Sunday, 07 May 2023 04:38

El Salvador improves its rating with Fitch Rating

Written by Evelyn Alas

Fiscal measures and bond payments have improved El Salvador's position and are anticipated to be a good trend in the country.

El Salvador has achieved a "CCC+" rating in the Fitch Rating thanks to the payment of bonds at the beginning of the year. The same rating agency detailed that its expectations have been surpassed by the measures taken by the Salvadoran government to comply with its debt obligations, which implies that the probabilities of default are non-existent.

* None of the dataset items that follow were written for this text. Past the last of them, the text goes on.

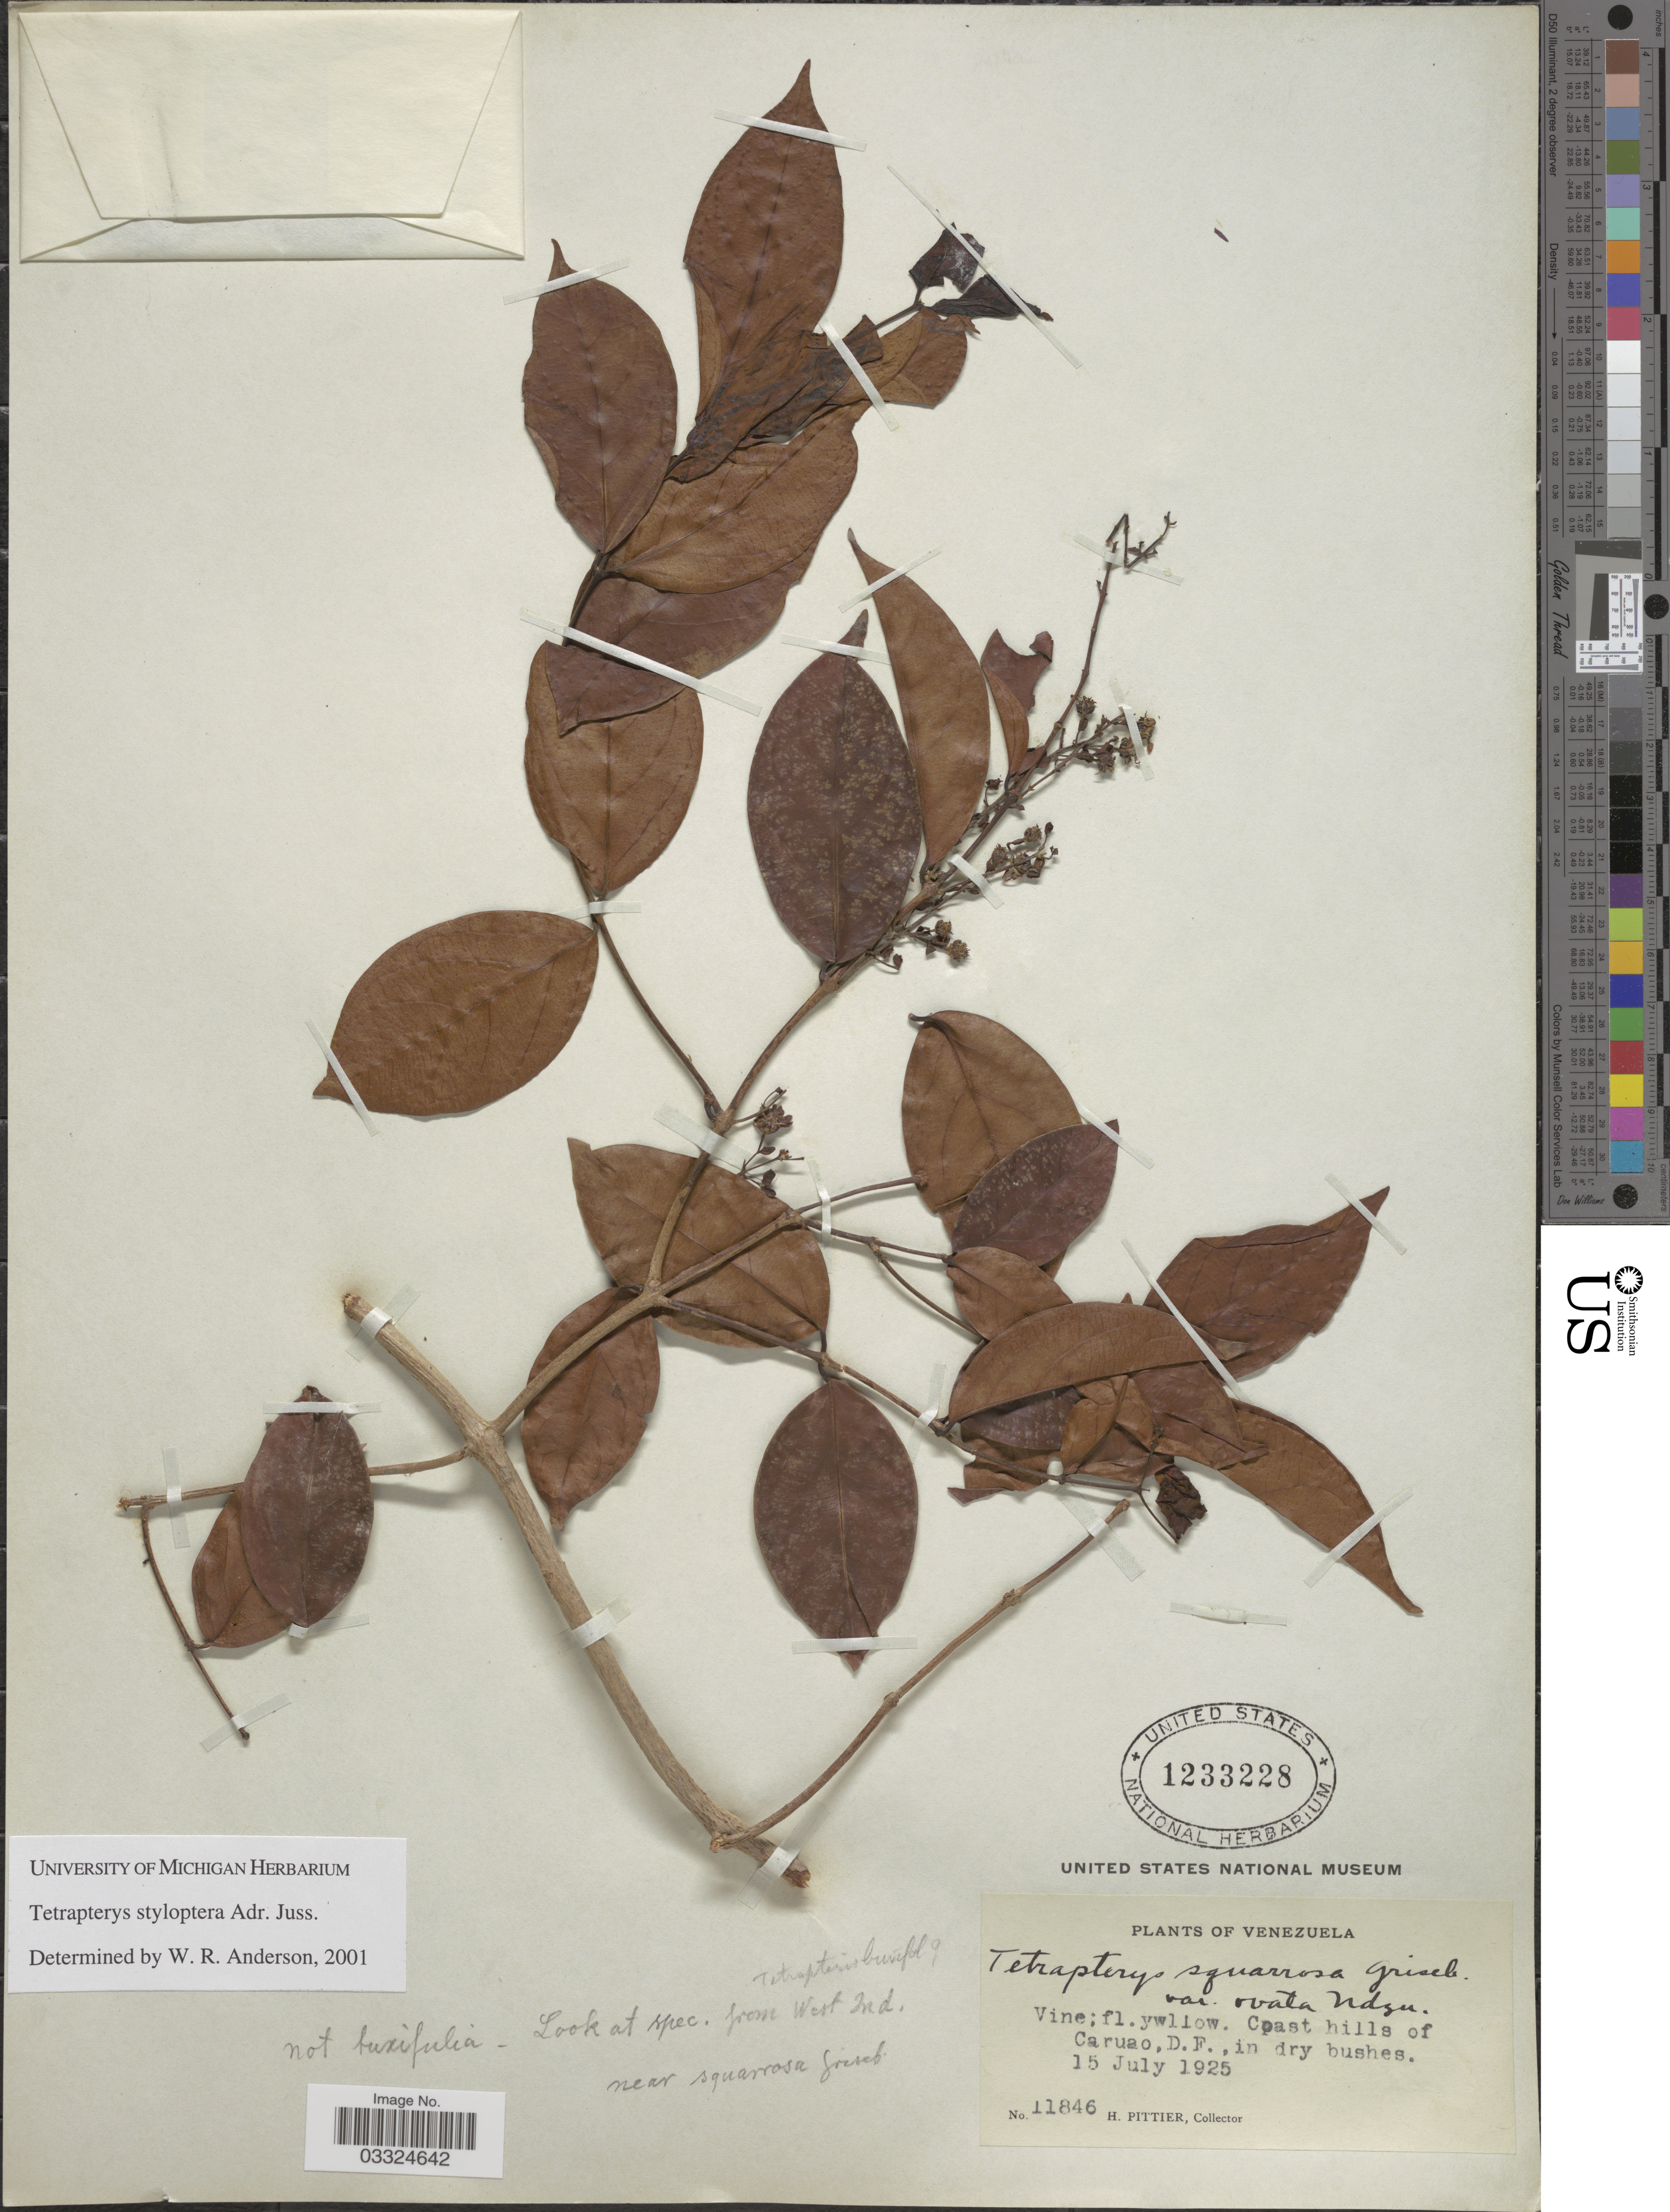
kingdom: Plantae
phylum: Tracheophyta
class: Magnoliopsida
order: Malpighiales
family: Malpighiaceae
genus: Glicophyllum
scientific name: Glicophyllum stylopterum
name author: (A. Juss.) R.F. Almeida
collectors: H. F. Pittier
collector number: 11846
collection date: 1925-07-15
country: Venezuela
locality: Coast hills of Caruao, D.F.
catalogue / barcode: US 1233228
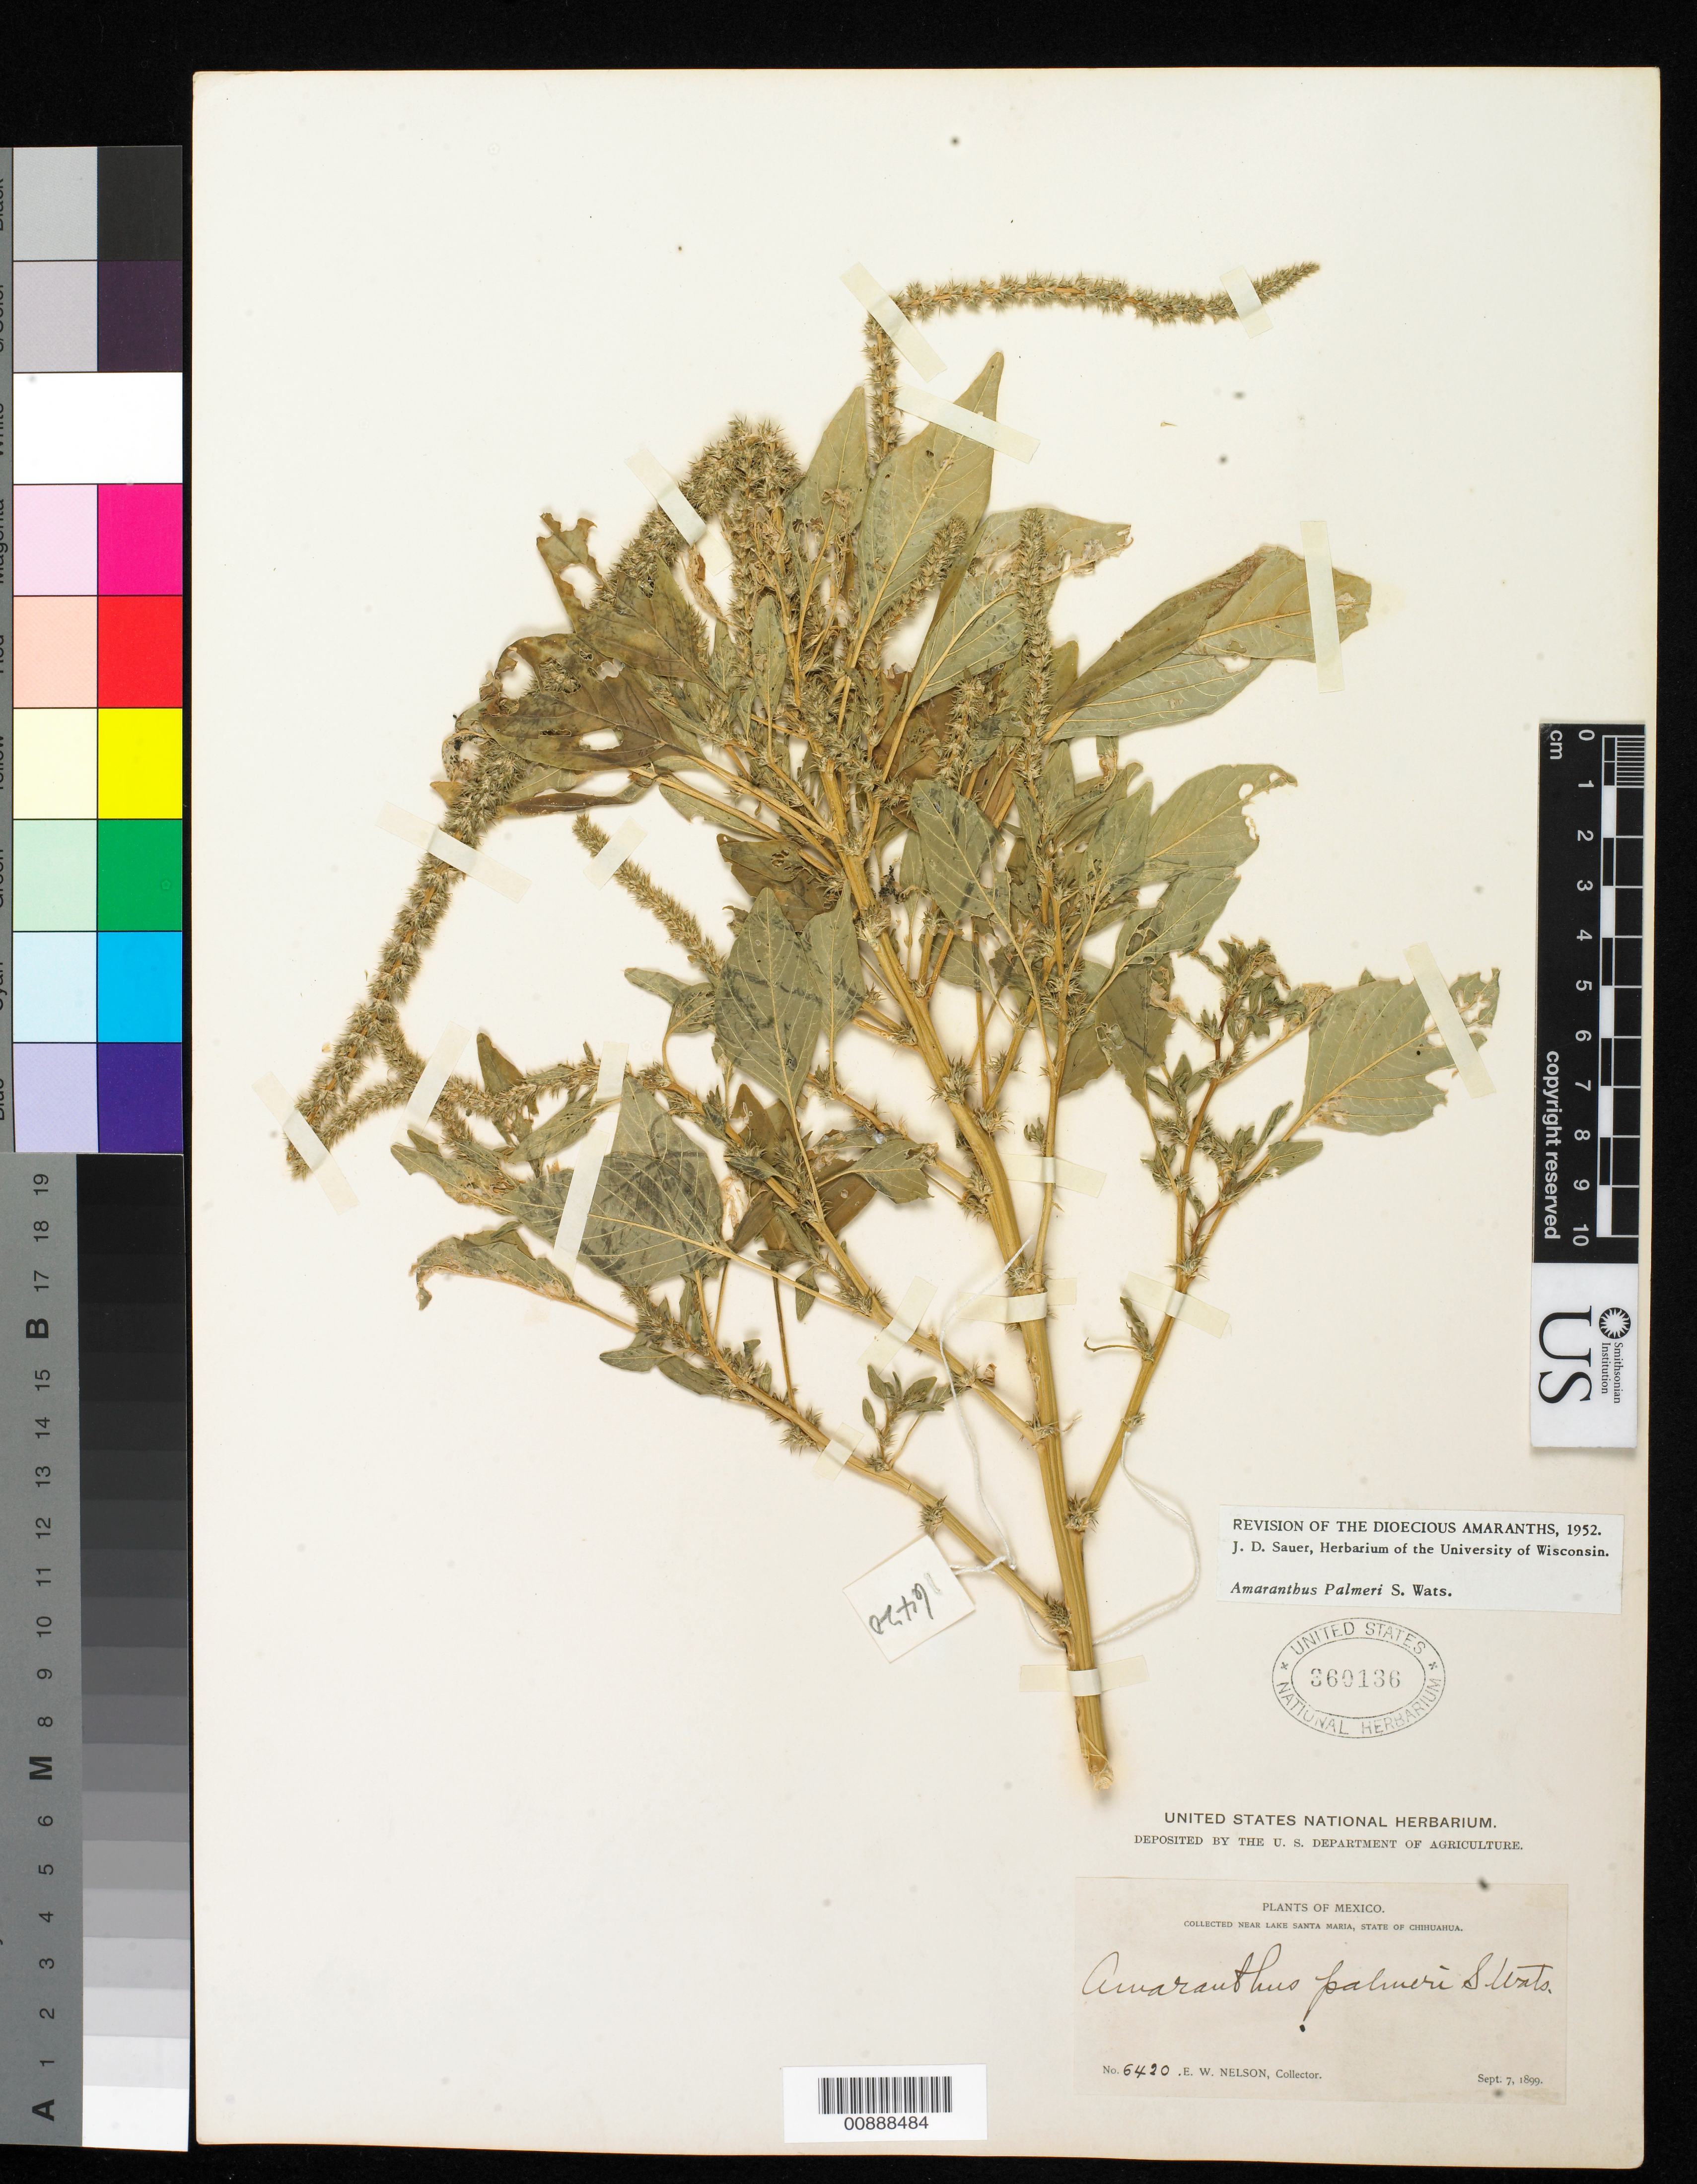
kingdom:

One of these measures implemented is the reduction of the fiscal deficit, bringing it down to 2.5% of GDP in 2022, compared to 2020 (10.1%) and 2021 (5.5%), which translates to a steady work of solid tax collection and a committed reduction of expenditures.

The repurchase of sovereign bonds has also been hailed as a resounding success, as a reduction in outstanding debt from $800 million to $348 million was achieved.

In addition to this, the government of El Salvador reached 75.9% in non-financial public sector debt, compared to 88.1% in 2020 and 80.4% in 2021.

According to Fitch, the projections for El Salvador are very good, as a downward trend in public debt/GDP and a continuation of the good course for fiscal consolidation are expected.